ACTIVITY = Copy the items from the line with "How many data points in Total are above 10?" through the end of the items, swapping "spread" for "range" and leaving everything else unchanged. Leave the pictures out.
[[ INFORMATION SHOWN, beginning ]]
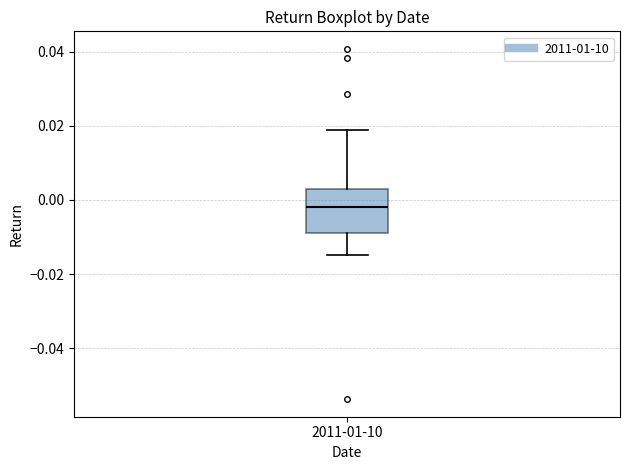

Read this box plot against the y-axis: the position of the median line, the range covered by the box, and the ends of both whiskers. The values are not printed on the chart, so give them approximately, as read against the axis.

median -0.002, box -0.008 to 0.004, whiskers -0.014 to 0.018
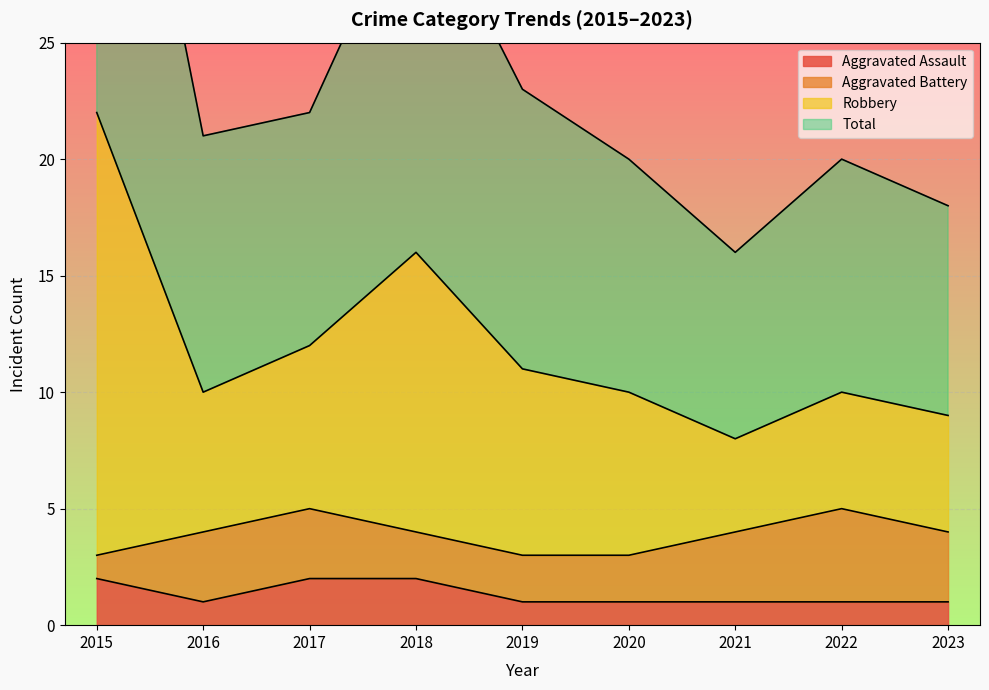

How many data points in Total are above 10?

4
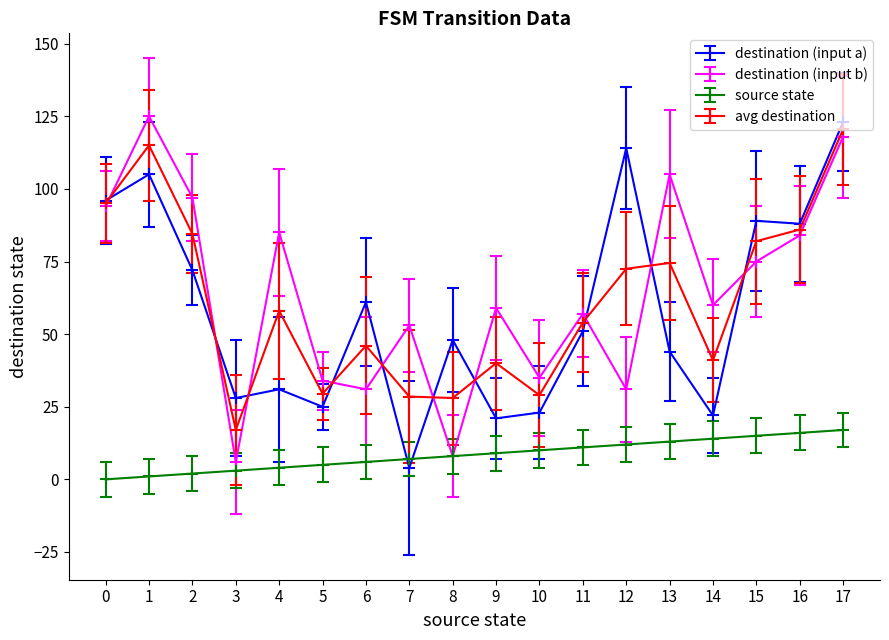

True or false: source state and avg destination cross at least once.

False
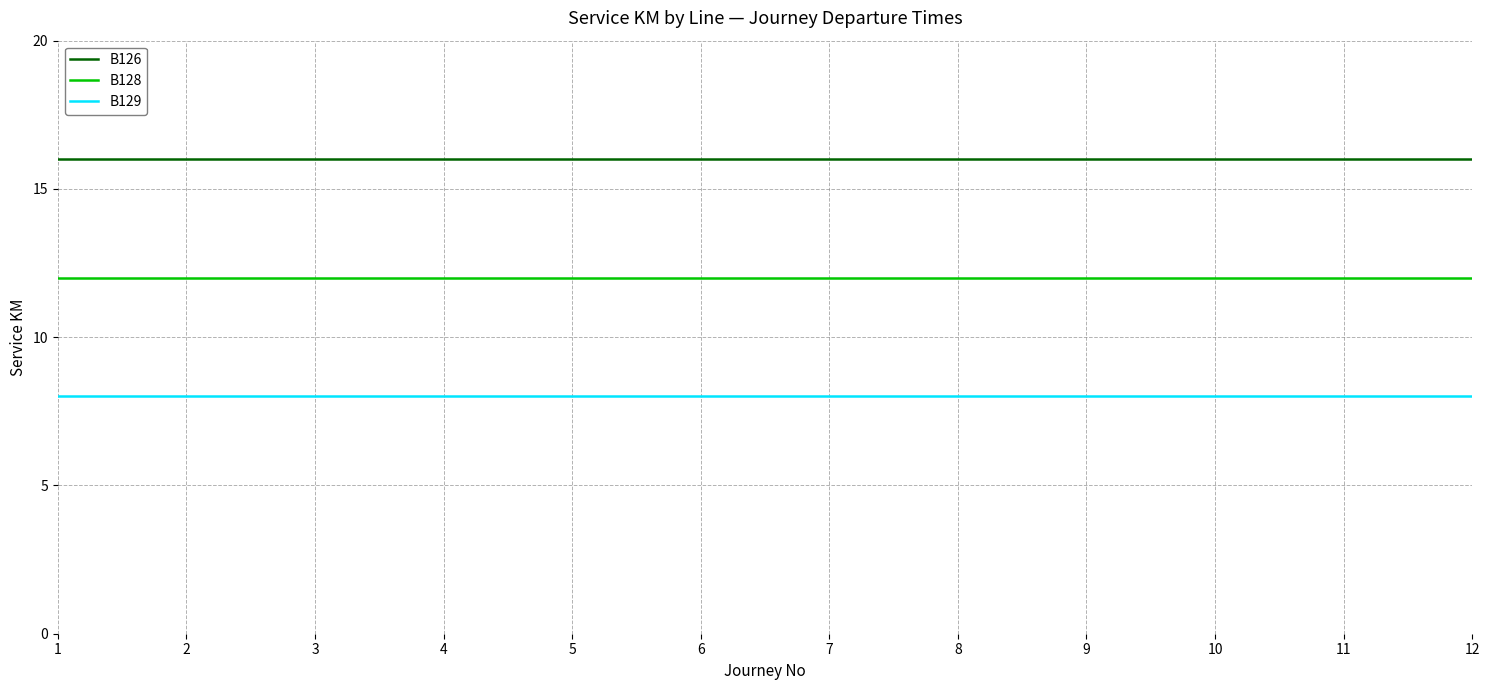

What is the spread (max minus min) of values at 2?

8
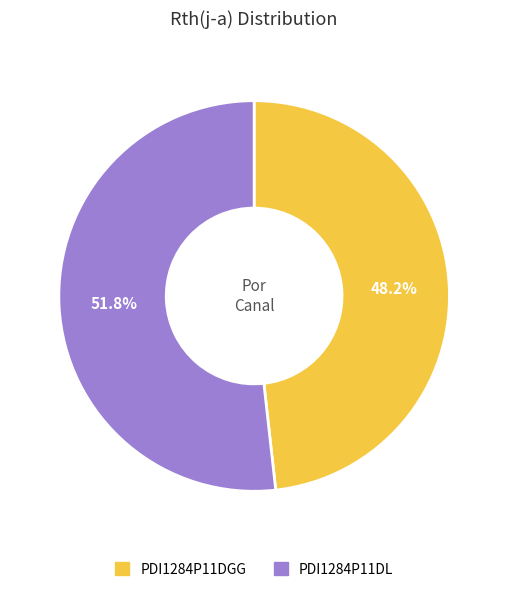

To the nearest percent, what is the difference between the largest and smallest slice percentages?

4%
[[ INFORMATION SHOWN, end ]]
RESULT OF THE EXERCISE =
How many data points in Total are above 10?

4

True or false: source state and avg destination cross at least once.

False

What is the range (max minus min) of values at 2?

8

To the nearest percent, what is the difference between the largest and smallest slice percentages?

4%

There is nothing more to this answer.